[Collected data entries]
<<<<

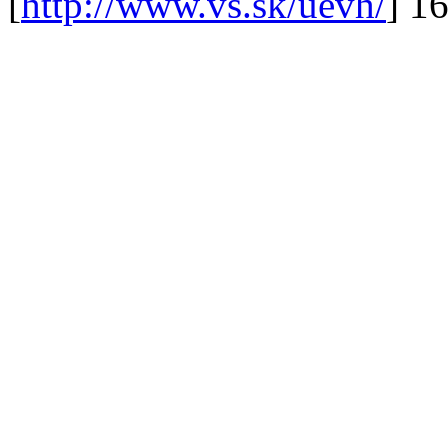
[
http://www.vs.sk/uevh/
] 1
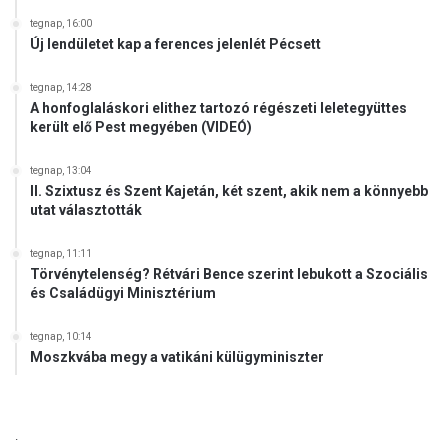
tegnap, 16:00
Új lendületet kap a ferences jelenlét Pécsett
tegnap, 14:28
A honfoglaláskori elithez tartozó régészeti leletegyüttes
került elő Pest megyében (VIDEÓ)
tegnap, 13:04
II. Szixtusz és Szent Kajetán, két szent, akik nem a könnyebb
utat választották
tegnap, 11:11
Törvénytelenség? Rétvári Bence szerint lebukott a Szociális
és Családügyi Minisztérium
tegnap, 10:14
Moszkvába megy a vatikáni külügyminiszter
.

>>>>
<<<<

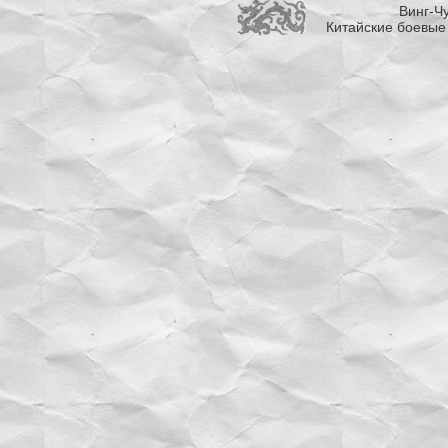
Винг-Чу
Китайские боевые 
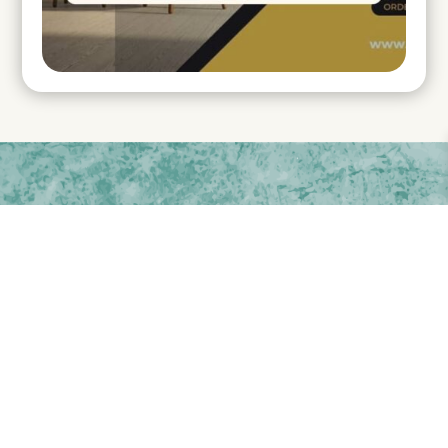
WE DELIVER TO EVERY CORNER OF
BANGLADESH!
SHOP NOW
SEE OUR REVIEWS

>>>>

State how many lines in the data contain the string "tegnap". Reply with the number alone.

5